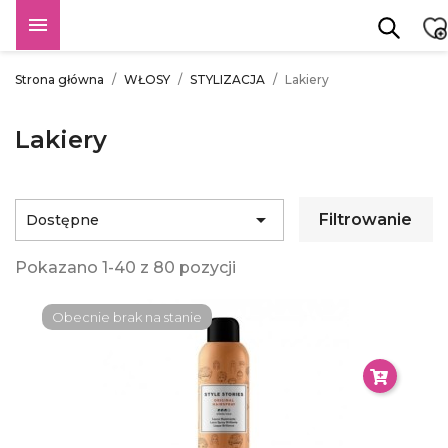

Strona główna
WŁOSY
STYLIZACJA
Lakiery
Lakiery

Filtrowanie
Dostępne
Pokazano 1-40 z 80 pozycji
Obecnie brak na stanie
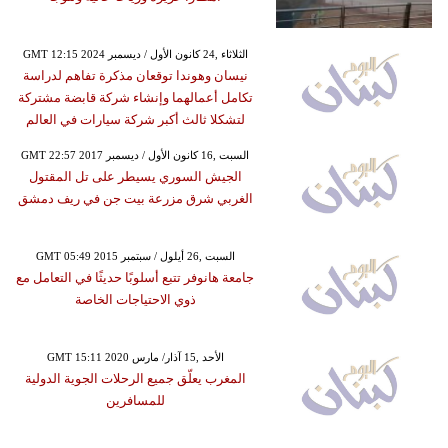
GMT 12:15 2024 الثلاثاء ,24 كانون الأول / ديسمبر
نيسان وهوندا توقعان مذكرة تفاهم لدراسة
تكامل أعمالهما وإنشاء شركة قابضة مشتركة
لتشكلا ثالث أكبر شركة سيارات في العالم
GMT 22:57 2017 السبت ,16 كانون الأول / ديسمبر
الجيش السوري يسيطر على تل المقتول
الغربي شرق مزرعة بيت جن في ريف دمشق
GMT 05:49 2015 السبت ,26 أيلول / سبتمبر
جامعة هانوفر تتبع أسلوبًا حديثًا في التعامل مع
ذوي الاحتياجات الخاصة
GMT 15:11 2020 الأحد ,15 آذار/ مارس
المغرب يعلّق جميع الرحلات الجوية الدولية
للمسافرين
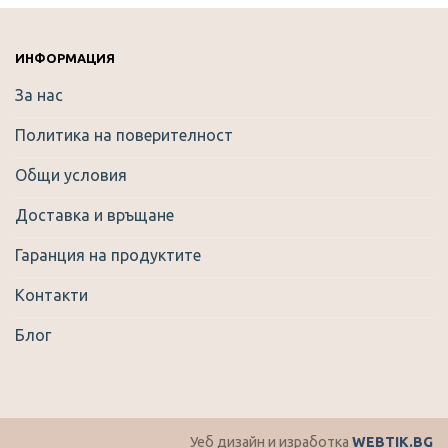
variants.
The
options
ИНФОРМАЦИЯ
may
За нас
be
chosen
Политика на поверителност
on
the
Общи условия
product
Доставка и връщане
page
Гаранция на продуктите
Контакти
Блог
Уеб дизайн и изработка
WEBTIK.BG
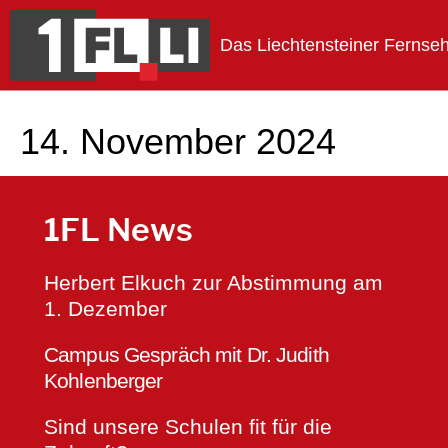
Das Liechtensteiner Fernse
1FLTV
14. November 2024
1FL News
Herbert Elkuch zur Abstimmung am
1. Dezember
Campus Gespräch mit Dr. Judith
Kohlenberger
Sind unsere Schulen fit für die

★ ★ ★ ★ ★

* EXERCISE DETAILS
Check each line of the records for the word "كانون" and extract those that contain it.

* ANSWER FOR THE TASK
GMT 12:15 2024 الثلاثاء ,24 كانون الأول / ديسمبر
GMT 22:57 2017 السبت ,16 كانون الأول / ديسمبر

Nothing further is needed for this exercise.